Assigned task: Pull every line of the entries that has the word "none".

Dataset records:
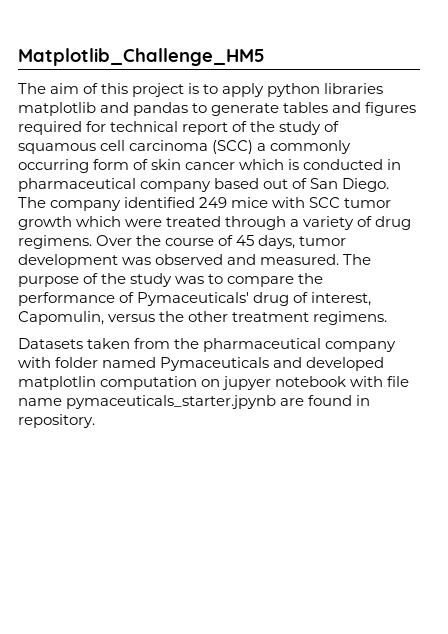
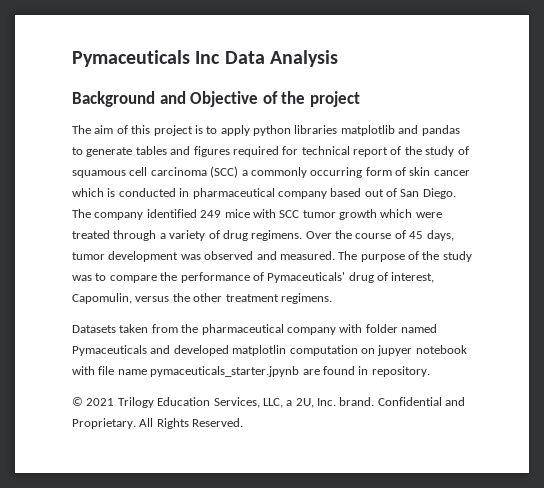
[18,48,265,66] Matplotlib_Challenge_HM5 -> [72,50,338,67] [72,91,360,107] Pymaceuticals Inc Data Analysis // Background and Objective of the project
(95, 421) none -> [72,397,466,408] [72,418,244,429] // © 2021 Trilogy Education Services, LLC, a 2U, Inc. brand. Confidential and Proprietary. All Rights Reserved.

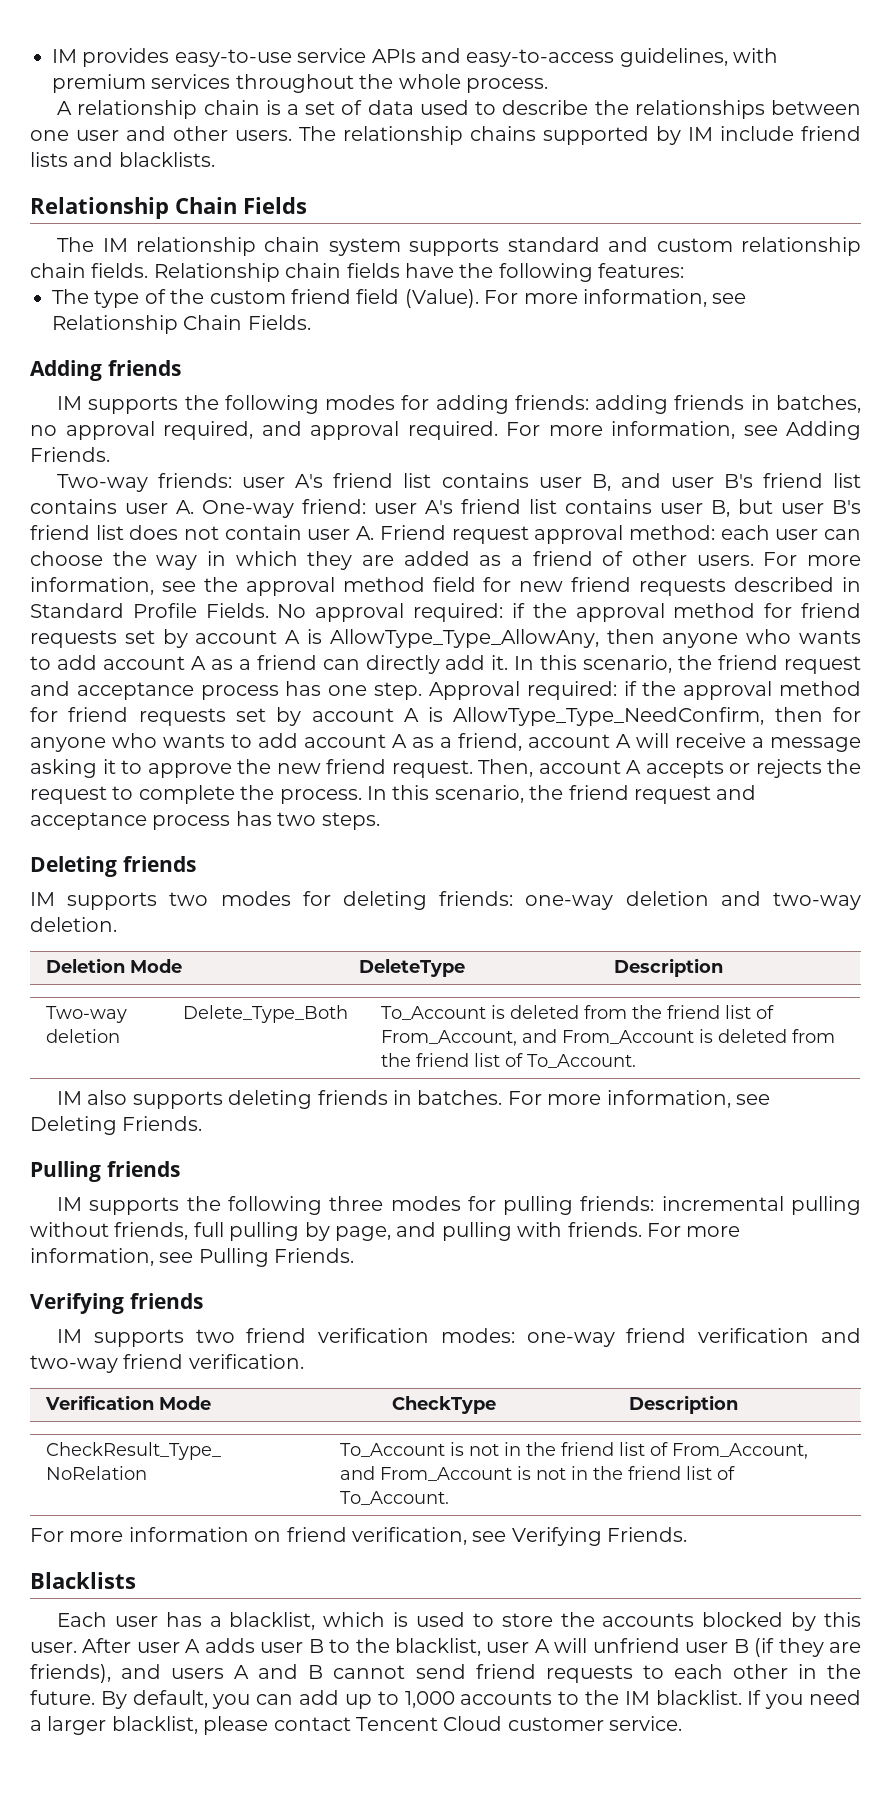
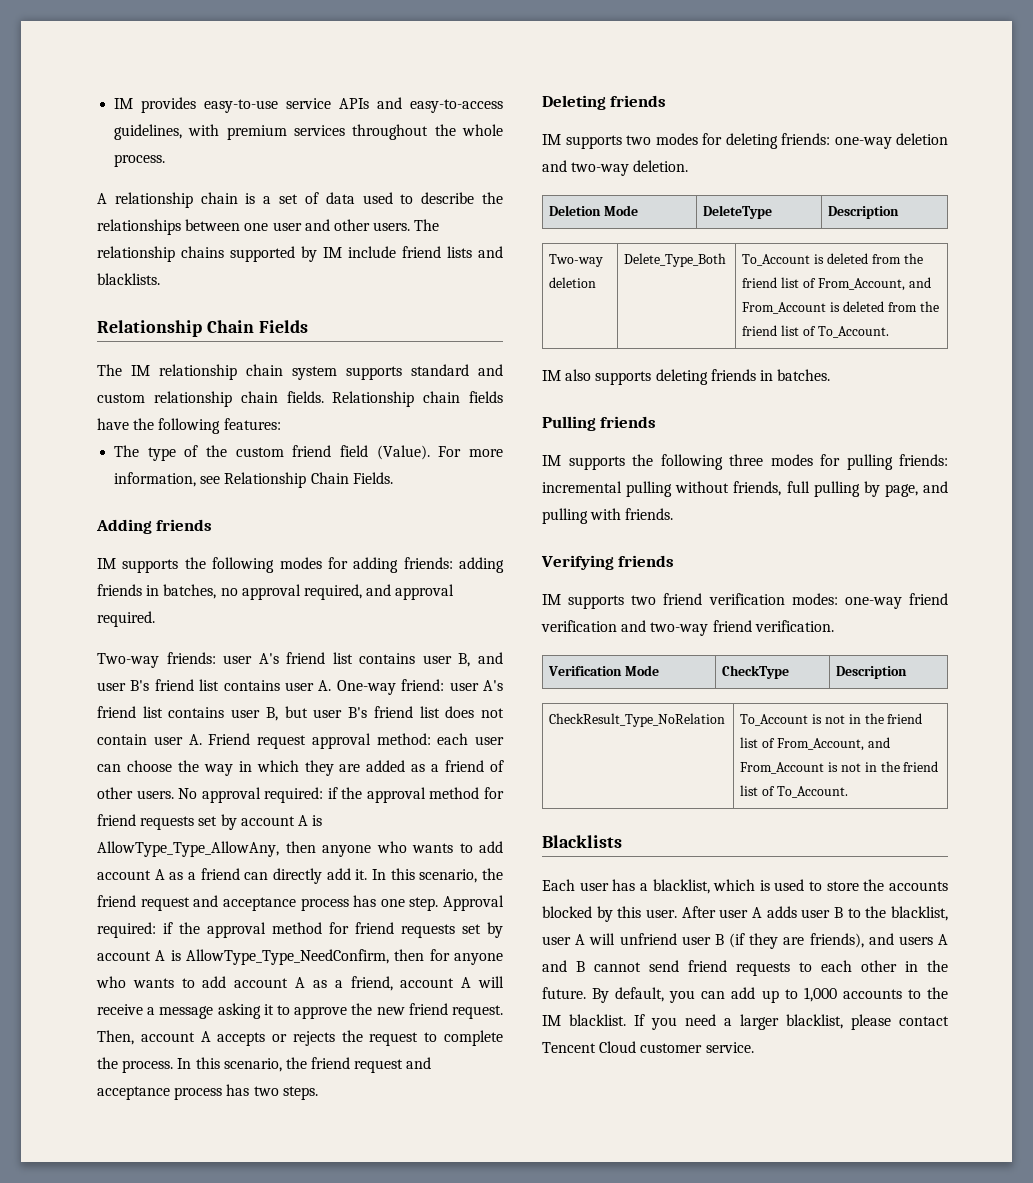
[506,421,861,440] [30,447,110,462] For more information, see Adding Friends. -> (155, 619) none
[763,552,861,566] [30,577,861,596] [30,603,269,618] For more information, see the approval method field for new friend requests described in Standard Profile Fields. -> (174, 794) none
[507,1090,771,1108] [30,1116,203,1135] For more information, see Deleting Friends. -> (831, 375) none
[646,1223,741,1237] [30,1248,355,1267] For more information, see Pulling Friends. -> (674, 514) none
[30,1527,688,1546] // For more information on friend verification, see Verifying Friends. -> (849, 792) none

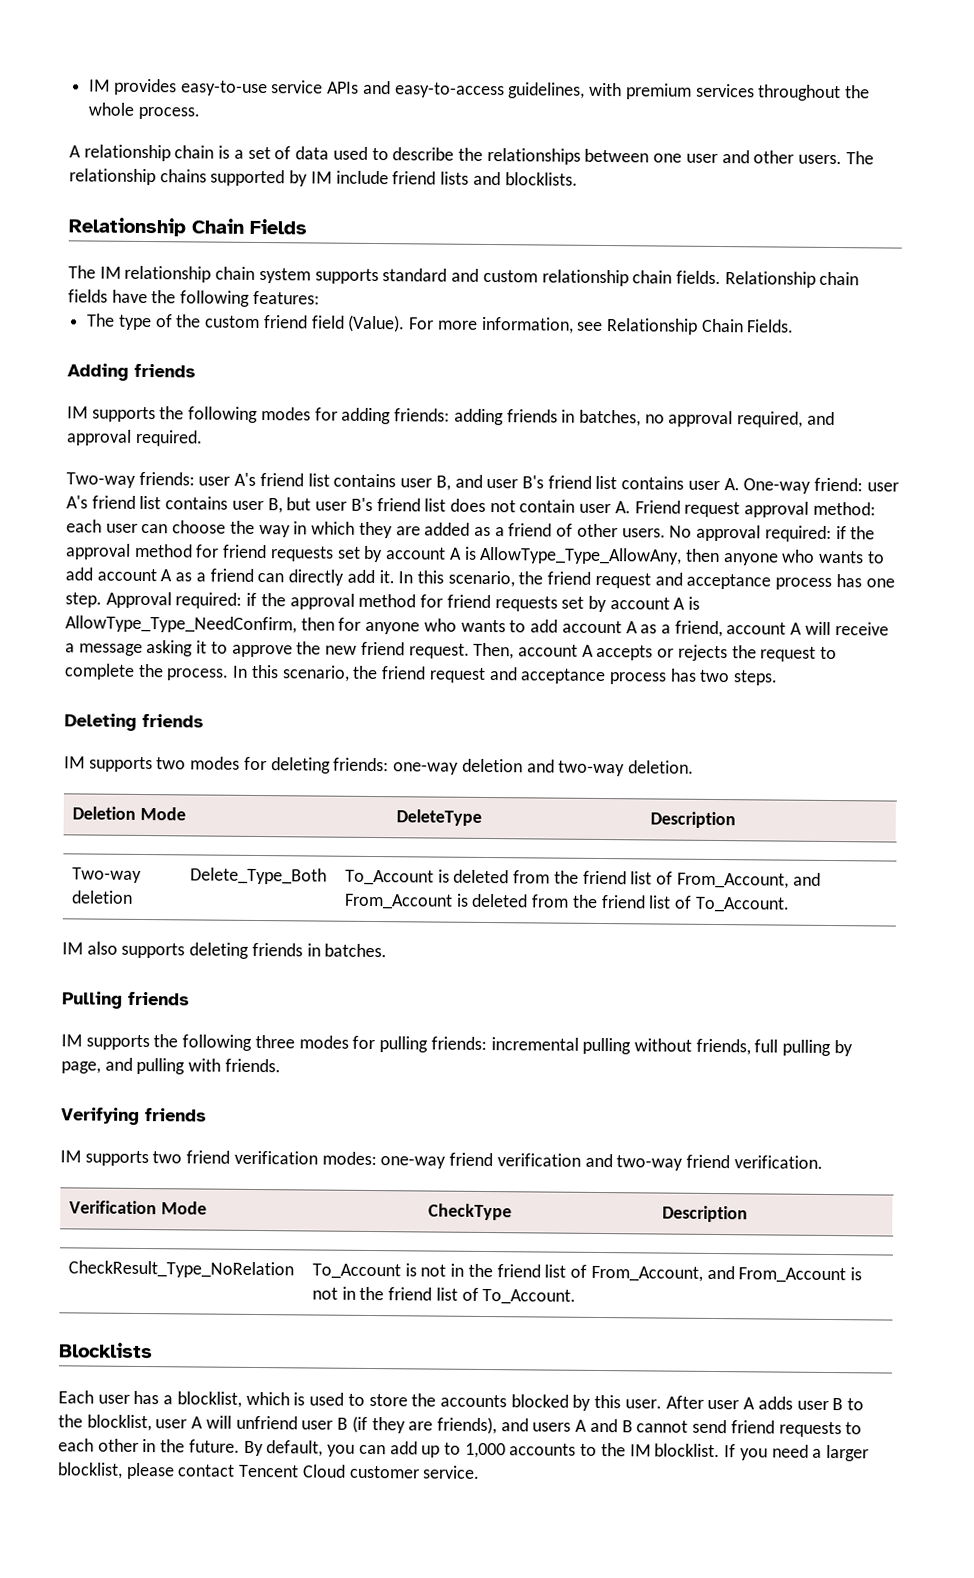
[97,273,160,285] blacklists. -> [504,172,578,186] blocklists.
[542,835,622,848] Blacklists -> [59,1342,153,1359] Blocklists
[652,879,710,894] blacklist, -> [176,1391,242,1408] blocklist,
[891,906,948,921] blacklist, -> [86,1414,152,1432] blocklist,
[569,1014,626,1026] blacklist. -> [654,1443,721,1458] blocklist.
[786,1014,843,1029] blacklist, -> [57,1462,123,1479] blocklist,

Exercise solution:
(95, 421) none -> [72,397,466,408] [72,418,244,429] // © 2021 Trilogy Education Services, LLC, a 2U, Inc. brand. Confidential and Proprietary. All Rights Reserved.
[506,421,861,440] [30,447,110,462] For more information, see Adding Friends. -> (155, 619) none
[763,552,861,566] [30,577,861,596] [30,603,269,618] For more information, see the approval method field for new friend requests described in Standard Profile Fields. -> (174, 794) none
[507,1090,771,1108] [30,1116,203,1135] For more information, see Deleting Friends. -> (831, 375) none
[646,1223,741,1237] [30,1248,355,1267] For more information, see Pulling Friends. -> (674, 514) none
[30,1527,688,1546] // For more information on friend verification, see Verifying Friends. -> (849, 792) none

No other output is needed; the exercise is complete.